At the end of 1934, the second full year of direct admissions, the hospital had 1,692 patients in residence, 99 on "parole," 952 men and 940 women. The Medical Director complained of overcrowding.Each of the 10 cottages had a design capacity of 99 patients. At the end of the year, the senile building was in use. It had opened February 10, 1936; the one for the disturbed was mostly completed. The senile building had dining rooms on the first and second floor and there were plans for a diet kitchen and dining room in the center structure. As of April 3, 1936, the senile building had a fully equipped kitchen and dining room on each floor. Both buildings had electric elevators.
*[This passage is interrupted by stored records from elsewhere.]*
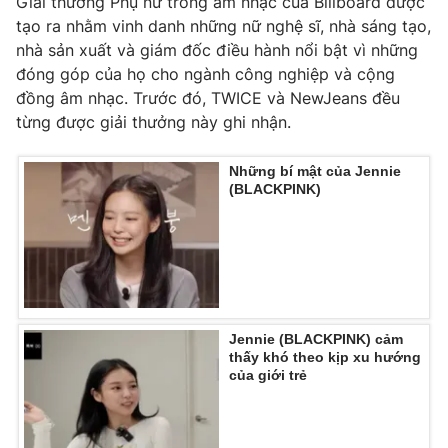
Giải thưởng Phụ nữ trong âm nhạc của Billboard được
tạo ra nhằm vinh danh những nữ nghệ sĩ, nhà sáng tạo,
Photo
Infographic
nhà sản xuất và giám đốc điều hành nổi bật vì những
đóng góp của họ cho ngành công nghiệp và cộng
Video
Shorts video
đồng âm nhạc. Trước đó, TWICE và NewJeans đều
từng được giải thưởng này ghi nhận.
VTV Money
VTV Thể thao
Những bí mật của Jennie
(BLACKPINK)
VTV Sức khoẻ
Bất động sản
Thị trường 24h
Tấm lòng Việt
VTV4
Vươn mình bằng AI
Jennie (BLACKPINK) cảm
thấy khó theo kịp xu hướng
của giới trẻ
VTV9
VTV8
Liên hệ tòa soạn
English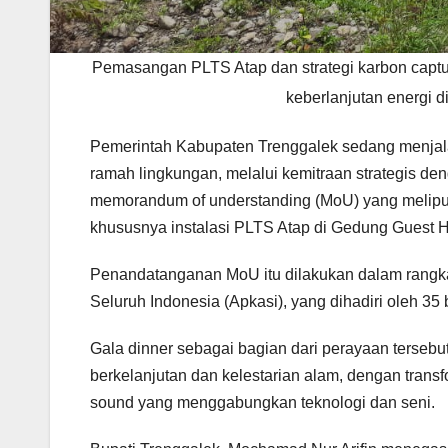
Pemasangan PLTS Atap dan strategi karbon captu
keberlanjutan energi 
Pemerintah Kabupaten Trenggalek sedang menjal
ramah lingkungan, melalui kemitraan strategis d
memorandum of understanding (MoU) yang meliput
khususnya instalasi PLTS Atap di Gedung Guest 
Penandatanganan MoU itu dilakukan dalam rangk
Seluruh Indonesia (Apkasi), yang dihadiri oleh 35 
Gala dinner sebagai bagian dari perayaan terse
berkelanjutan dan kelestarian alam, dengan transf
sound yang menggabungkan teknologi dan seni.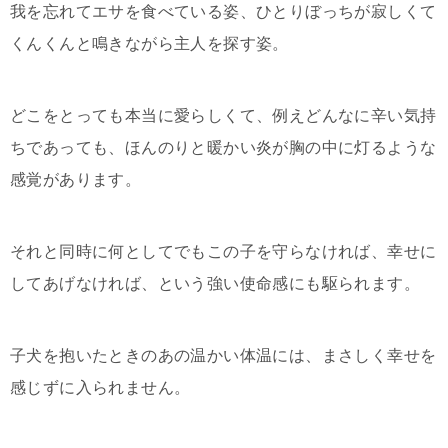
我を忘れてエサを食べている姿、ひとりぼっちが寂しくて
くんくんと鳴きながら主人を探す姿。
どこをとっても本当に愛らしくて、例えどんなに辛い気持
ちであっても、ほんのりと暖かい炎が胸の中に灯るような
感覚があります。
それと同時に何としてでもこの子を守らなければ、幸せに
してあげなければ、という強い使命感にも駆られます。
子犬を抱いたときのあの温かい体温には、まさしく幸せを
感じずに入られません。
In February 1936, the workers provided a temporary phone line from cottage 13 to the new senile building. The disturbed building lacked a tunnel connection as of November 1936.
The women's senile and disturbed buildings opened in July 1939. Women were moved from two floors of the other senile building and men moved in to replace them. The dining rooms in the new disturbed and senile opened in July. The TB building opened in September. Two WPA projects were not moving forward because of lack of funds - the two doctors' cottages and a crop keeper for one of the cow barns.
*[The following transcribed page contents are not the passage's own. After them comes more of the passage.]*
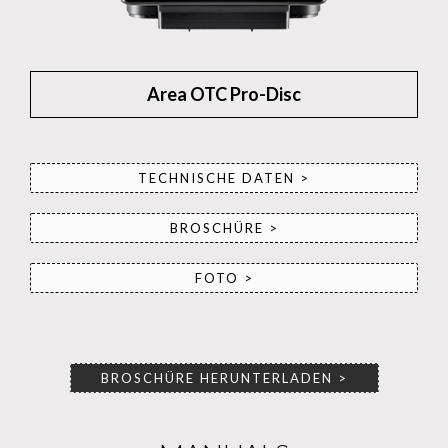
Area OTC Pro-Disc
TECHNISCHE DATEN >
BROSCHÜRE >
FOTO >
BROSCHÜRE HERUNTERLADEN >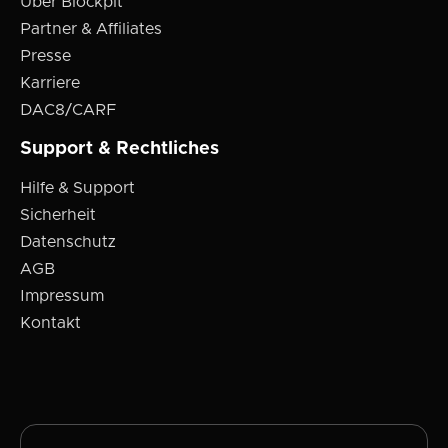
Über Blockpit
Partner & Affiliates
Presse
Karriere
DAC8/CARF
Support & Rechtliches
Hilfe & Support
Sicherheit
Datenschutz
AGB
Impressum
Kontakt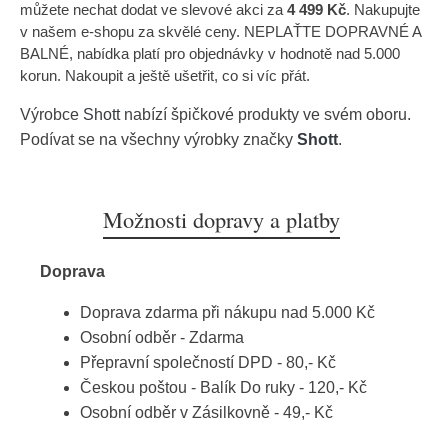
můžete nechat dodat ve slevové akci za
4 499 Kč
. Nakupujte
v našem e-shopu za skvělé ceny. NEPLAŤTE DOPRAVNÉ A
BALNÉ, nabídka platí pro objednávky v hodnotě nad 5.000
korun. Nakoupit a ještě ušetřit, co si víc přát.
Výrobce
Shott
nabízí špičkové produkty ve svém oboru.
Podívat se na všechny výrobky značky
Shott
.
Možnosti dopravy a platby
Doprava
Doprava zdarma při nákupu nad 5.000 Kč
Osobní odběr - Zdarma
Přepravní společností DPD - 80,- Kč
Českou poštou - Balík Do ruky - 120,- Kč
Osobní odběr v Zásilkovně - 49,- Kč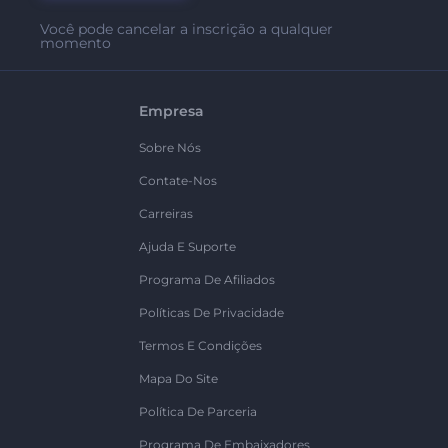
Você pode cancelar a inscrição a qualquer
momento
Empresa
Sobre Nós
Contate-Nos
Carreiras
Ajuda E Suporte
Programa De Afiliados
Políticas De Privacidade
Termos E Condições
Mapa Do Site
Política De Parceria
Programa De Embaixadores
The children's units were ready for occupancy as of December 8, 1939. According to a December 14, 1939 newspaper article, two red brick buildings for "mentally crippled" children were to open in several months. They would be the first hospital in New Jersey for "mentally crippled juveniles." Pennsylvania and New York already had similar units. The $120,000 cost was from W.P.A. and State monies. The State would use manual instruction instead of reading, writing, and arithmetic. By January 12, 1940, the hospital was at capacity. It had just received the last of 100 transfers from Greystone. As of the end of January 1940, the hospital reported that it had 1,294 men and 1,229 female patients, total 2,423.
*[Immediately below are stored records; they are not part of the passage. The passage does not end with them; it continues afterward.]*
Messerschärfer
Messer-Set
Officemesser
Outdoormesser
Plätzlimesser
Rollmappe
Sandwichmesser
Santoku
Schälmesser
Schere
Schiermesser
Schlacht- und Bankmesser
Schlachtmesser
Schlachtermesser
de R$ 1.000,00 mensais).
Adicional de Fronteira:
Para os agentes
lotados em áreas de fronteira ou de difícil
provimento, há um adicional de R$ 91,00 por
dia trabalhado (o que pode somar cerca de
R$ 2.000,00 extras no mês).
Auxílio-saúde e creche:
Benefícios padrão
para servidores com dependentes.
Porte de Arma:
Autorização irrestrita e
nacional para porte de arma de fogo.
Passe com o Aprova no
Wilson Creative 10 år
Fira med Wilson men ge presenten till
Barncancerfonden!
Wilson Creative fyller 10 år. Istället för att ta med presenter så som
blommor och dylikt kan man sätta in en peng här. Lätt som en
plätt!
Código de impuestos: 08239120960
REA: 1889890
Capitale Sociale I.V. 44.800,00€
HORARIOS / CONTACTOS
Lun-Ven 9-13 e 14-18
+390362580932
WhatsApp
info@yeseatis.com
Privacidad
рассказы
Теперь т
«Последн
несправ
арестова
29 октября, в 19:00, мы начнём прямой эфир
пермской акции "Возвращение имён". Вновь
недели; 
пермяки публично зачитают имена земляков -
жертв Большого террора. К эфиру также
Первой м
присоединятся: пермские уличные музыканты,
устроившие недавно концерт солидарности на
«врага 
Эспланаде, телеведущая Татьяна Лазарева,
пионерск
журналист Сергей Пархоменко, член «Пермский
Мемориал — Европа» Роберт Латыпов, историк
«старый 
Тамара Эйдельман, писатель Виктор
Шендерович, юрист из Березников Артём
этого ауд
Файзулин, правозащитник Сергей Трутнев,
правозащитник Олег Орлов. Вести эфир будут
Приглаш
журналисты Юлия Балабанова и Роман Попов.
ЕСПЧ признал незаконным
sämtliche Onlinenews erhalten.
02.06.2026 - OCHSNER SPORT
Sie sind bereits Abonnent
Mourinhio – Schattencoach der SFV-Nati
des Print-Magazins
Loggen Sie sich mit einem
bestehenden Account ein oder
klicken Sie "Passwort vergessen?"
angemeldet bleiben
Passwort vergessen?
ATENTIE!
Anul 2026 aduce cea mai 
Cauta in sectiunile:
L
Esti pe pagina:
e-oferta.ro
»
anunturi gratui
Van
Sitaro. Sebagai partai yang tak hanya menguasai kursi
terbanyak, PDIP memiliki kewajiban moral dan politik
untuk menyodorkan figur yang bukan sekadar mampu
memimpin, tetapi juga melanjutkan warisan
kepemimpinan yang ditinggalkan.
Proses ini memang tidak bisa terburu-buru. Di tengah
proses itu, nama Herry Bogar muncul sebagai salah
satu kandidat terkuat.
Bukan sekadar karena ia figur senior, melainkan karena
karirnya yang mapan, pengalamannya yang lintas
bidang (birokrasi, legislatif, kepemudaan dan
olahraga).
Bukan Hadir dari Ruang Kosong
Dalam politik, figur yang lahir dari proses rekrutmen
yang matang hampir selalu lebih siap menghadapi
In January 1942, it was reported that the hospital was understaffed by 132 employees out of 640. It was also noted that Ft. Monmouth was paying higher wages. The shortage was particularly acute on the men's wards. In that year according to the Medical Director, admissions had leveled off. At the end of the year, 2,557 patients were in residence.
After more than six decades of the hospital running under state funding, it was shut down after a state investigation, prompted by an undercover operation. On July 1, 1998, the state hospital closed its doors for good. Closing the state hospital came 11 years after State Senator Richard Codey went undercover in the hospital, hired as an orderly. Codey chronicled his experience in New Jersey Monthly magazine, saying he witnessed “inhumane care and treatment of mental patients,” as well as poor living and working conditions. According to the Senate’s executive summary, the Marlboro State Psychiatric Hospital was one of seven state-run psychiatric institutions in New Jersey. In its final years, it served 780 patients per day and employed 1,157. The report cites the the hospital’s 1995 state budget, which was $55.5 million. On Nov. 18, 2011 Lt. Gov. Kim Guadagno officially announced it will clean up the property, knock down and clean up 600,000 square feet of buildings, all without costing Marlboro taxpayers money. The Township will purchase the property in 2014, through open space funds, to preserve the large piece of land. As of January 2015, nearly all of the structures have been leveled. The remaining few buildings have been gutted and prepped for the wrecking ball.
There is a patient cemetery on the property with 924 graves, all marked by numbers but one that had been replaced by family members of the deceased.